(Beginning of Extracted data)

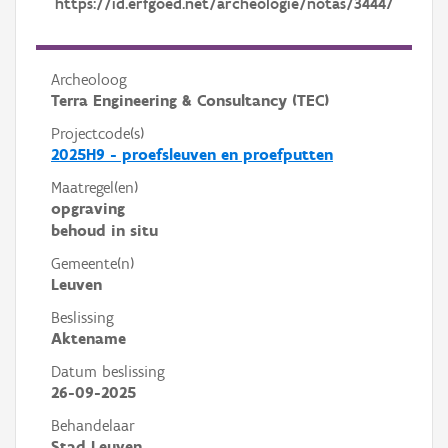
https://id.erfgoed.net/archeologie/notas/34447
Archeoloog
Terra Engineering & Consultancy (TEC)
Projectcode(s)
2025H9 - proefsleuven en proefputten
Maatregel(en)
opgraving
behoud in situ
Gemeente(n)
Leuven
Beslissing
Aktename
Datum beslissing
26-09-2025
Behandelaar
Stad Leuven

(End of Extracted data)

• [Exercise goal] Return each line of the data, keeping its wording exact and omitting pictures.

• [Answer below]
https://id.erfgoed.net/archeologie/notas/34447
Archeoloog
Terra Engineering & Consultancy (TEC)
Projectcode(s)
2025H9 - proefsleuven en proefputten
Maatregel(en)
opgraving
behoud in situ
Gemeente(n)
Leuven
Beslissing
Aktename
Datum beslissing
26-09-2025
Behandelaar
Stad Leuven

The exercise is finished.